HOUSTON – A grand jury issued a subpoena to oil field services company Halliburton Co. (search) seeking information about its Cayman Islands (search) unit's work in Iran, where it is illegal for U.S. companies to operate, Halliburton said on Monday.
The company, formerly headed by Vice President Dick Cheney (search), said it understood the investigation of its subsidiary's work in Iran had been transferred to the U.S. Department of Justice from the Treasury Department, which first initiated an inquiry in 2001.
"In July 2004, Halliburton received from an Assistant U.S. Attorney for the Southern District of Texas a grand jury subpoena requesting the production of documents. We intend to cooperate with the government's investigation," Halliburton said in a filing to the U.S. Securities and Exchange Commission.
Halliburton said it had previously replied to requests for information from the Treasury Department's Office of Foreign Assets Control in 2001 and again in January 2004.

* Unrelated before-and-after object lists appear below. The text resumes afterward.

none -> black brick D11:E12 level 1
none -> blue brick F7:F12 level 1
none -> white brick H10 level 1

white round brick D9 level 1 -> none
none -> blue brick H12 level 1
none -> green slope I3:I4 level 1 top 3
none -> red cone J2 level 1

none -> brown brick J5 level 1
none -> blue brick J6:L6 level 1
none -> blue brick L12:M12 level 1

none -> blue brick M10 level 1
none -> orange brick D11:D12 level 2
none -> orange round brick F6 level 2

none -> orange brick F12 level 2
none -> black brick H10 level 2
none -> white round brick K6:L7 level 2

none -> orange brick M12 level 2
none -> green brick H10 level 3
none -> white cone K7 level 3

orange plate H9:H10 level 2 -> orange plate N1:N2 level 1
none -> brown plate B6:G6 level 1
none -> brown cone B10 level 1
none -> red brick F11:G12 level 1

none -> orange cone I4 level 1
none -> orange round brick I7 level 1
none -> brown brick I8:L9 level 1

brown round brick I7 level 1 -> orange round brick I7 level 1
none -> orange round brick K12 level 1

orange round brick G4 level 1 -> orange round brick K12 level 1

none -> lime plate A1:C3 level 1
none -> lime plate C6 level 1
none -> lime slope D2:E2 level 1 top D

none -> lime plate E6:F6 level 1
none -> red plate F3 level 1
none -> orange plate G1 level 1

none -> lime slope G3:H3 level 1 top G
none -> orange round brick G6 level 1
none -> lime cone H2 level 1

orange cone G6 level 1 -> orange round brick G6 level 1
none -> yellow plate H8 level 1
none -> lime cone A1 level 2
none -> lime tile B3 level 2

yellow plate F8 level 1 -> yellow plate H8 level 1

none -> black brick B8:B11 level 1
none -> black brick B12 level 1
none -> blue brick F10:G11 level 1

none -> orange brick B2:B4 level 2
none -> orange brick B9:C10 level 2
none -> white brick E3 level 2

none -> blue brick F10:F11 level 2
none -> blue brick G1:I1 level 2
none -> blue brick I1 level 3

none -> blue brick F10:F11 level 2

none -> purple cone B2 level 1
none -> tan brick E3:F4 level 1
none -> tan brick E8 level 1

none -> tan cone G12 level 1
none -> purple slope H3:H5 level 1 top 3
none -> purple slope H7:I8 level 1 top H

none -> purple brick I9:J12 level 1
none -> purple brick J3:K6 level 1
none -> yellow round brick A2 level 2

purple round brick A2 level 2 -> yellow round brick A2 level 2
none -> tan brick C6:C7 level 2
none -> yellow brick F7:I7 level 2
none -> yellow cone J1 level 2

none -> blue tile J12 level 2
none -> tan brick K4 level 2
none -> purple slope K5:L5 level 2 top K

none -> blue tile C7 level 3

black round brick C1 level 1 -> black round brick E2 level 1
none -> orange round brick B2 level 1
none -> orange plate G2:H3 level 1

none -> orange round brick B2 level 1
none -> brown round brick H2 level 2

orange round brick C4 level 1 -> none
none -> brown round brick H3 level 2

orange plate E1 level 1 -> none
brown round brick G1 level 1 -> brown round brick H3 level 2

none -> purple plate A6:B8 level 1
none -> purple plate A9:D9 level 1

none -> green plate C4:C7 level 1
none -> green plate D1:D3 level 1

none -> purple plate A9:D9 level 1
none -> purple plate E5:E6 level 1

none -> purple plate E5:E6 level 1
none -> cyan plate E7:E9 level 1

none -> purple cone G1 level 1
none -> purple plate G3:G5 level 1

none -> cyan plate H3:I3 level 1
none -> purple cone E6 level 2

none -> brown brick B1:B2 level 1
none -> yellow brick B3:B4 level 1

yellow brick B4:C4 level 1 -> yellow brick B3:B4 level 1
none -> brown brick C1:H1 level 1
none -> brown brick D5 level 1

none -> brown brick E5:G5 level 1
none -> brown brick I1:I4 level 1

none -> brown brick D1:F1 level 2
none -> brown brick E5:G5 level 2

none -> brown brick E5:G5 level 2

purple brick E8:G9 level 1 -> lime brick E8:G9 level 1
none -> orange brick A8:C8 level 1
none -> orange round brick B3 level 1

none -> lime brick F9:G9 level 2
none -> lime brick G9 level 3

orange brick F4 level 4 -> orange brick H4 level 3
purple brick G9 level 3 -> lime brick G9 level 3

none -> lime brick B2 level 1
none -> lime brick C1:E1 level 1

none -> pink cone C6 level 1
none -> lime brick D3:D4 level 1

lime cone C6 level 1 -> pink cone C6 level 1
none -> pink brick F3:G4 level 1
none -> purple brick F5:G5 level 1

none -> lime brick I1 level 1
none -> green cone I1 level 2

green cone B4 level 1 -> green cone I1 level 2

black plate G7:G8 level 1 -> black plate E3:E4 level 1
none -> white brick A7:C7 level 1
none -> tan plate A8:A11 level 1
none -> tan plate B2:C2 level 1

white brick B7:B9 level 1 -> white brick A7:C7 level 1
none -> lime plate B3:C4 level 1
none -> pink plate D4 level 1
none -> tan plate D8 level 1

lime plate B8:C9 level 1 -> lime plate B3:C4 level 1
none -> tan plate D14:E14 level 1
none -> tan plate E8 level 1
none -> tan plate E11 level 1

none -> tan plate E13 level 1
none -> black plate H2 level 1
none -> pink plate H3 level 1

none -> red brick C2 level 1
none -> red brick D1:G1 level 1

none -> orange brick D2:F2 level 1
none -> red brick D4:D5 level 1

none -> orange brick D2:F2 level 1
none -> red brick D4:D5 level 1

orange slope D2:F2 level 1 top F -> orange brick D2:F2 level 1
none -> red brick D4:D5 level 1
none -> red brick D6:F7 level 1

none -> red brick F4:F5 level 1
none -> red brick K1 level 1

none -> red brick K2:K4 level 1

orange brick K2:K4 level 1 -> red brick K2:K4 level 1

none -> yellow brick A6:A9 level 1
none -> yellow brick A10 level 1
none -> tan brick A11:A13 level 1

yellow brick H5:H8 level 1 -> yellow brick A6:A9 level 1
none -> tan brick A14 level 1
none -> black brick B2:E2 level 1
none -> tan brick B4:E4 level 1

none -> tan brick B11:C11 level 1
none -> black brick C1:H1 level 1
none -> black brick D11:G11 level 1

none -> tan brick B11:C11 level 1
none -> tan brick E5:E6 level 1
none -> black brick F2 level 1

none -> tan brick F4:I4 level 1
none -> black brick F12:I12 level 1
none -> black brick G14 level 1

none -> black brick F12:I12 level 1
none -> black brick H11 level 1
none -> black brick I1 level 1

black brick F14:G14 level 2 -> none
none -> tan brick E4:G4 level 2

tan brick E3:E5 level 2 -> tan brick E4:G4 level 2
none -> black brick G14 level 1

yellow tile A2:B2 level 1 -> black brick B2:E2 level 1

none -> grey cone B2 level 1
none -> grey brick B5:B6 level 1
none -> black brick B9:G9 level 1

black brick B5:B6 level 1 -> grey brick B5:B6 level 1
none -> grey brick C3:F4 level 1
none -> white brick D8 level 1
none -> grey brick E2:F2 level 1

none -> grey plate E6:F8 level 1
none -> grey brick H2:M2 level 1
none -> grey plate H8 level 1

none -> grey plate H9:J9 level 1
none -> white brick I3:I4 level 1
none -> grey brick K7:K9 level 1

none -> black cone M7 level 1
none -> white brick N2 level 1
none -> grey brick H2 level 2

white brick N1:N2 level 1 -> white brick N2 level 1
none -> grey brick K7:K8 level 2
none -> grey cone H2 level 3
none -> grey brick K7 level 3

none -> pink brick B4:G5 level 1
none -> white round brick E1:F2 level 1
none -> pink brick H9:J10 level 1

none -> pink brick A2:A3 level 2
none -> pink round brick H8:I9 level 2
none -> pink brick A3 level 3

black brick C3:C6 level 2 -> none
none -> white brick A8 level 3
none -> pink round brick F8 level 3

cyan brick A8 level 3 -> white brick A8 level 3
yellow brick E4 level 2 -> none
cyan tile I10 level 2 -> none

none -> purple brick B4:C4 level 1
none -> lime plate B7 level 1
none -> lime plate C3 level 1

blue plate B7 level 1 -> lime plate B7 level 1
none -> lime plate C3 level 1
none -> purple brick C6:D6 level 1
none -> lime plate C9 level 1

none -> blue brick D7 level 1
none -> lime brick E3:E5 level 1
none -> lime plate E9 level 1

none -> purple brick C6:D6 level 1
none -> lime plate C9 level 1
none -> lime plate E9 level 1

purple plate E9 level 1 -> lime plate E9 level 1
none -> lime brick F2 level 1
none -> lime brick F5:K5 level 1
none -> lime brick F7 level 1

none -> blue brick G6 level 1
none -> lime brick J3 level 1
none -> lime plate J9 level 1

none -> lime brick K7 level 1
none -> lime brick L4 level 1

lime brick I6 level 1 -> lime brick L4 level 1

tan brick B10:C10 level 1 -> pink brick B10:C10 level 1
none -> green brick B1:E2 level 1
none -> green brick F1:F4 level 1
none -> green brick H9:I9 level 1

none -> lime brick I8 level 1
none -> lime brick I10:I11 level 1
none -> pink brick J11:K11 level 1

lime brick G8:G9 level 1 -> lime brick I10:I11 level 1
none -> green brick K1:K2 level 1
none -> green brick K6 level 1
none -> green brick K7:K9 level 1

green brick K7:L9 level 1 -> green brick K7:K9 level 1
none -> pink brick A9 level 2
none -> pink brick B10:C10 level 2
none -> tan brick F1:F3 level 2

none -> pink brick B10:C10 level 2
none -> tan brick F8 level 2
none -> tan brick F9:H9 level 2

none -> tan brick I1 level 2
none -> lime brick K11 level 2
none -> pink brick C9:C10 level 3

Halliburton's engineering and construction unit KBR, formerly called Kellogg Brown & Root, is also the subject of U.S. Justice Department and SEC investigations for possible overcharges for fuel and food service contracts in Iraq, where it is the largest contractor.
Halliburton said it would comply with the subpoena, and reiterated it believed its links to Iran through the Cayman Islands unit were in compliance with applicable laws and regulations.
The company said in its annual report that revenues from its subsidiary's business in Iran amounted to about half of 1 percent of total revenues of $16.3 billion in 2003, or about $80 million.
"It is important to understand, especially in the current political environment, that this is not a condemnation of the company, but a method of further studying the facts. We welcome a thorough review of any and all of the company's business," Halliburton spokeswoman Wendy Hall said in an e-mail.
In a report issued in October 2003 in response to shareholder complaints about its Iranian links, Halliburton said it was not illegal for U.S. companies' independent foreign subsidiaries to conduct business in Iran, and that it had taken steps to isolate its U.S. operations and managers from its work there.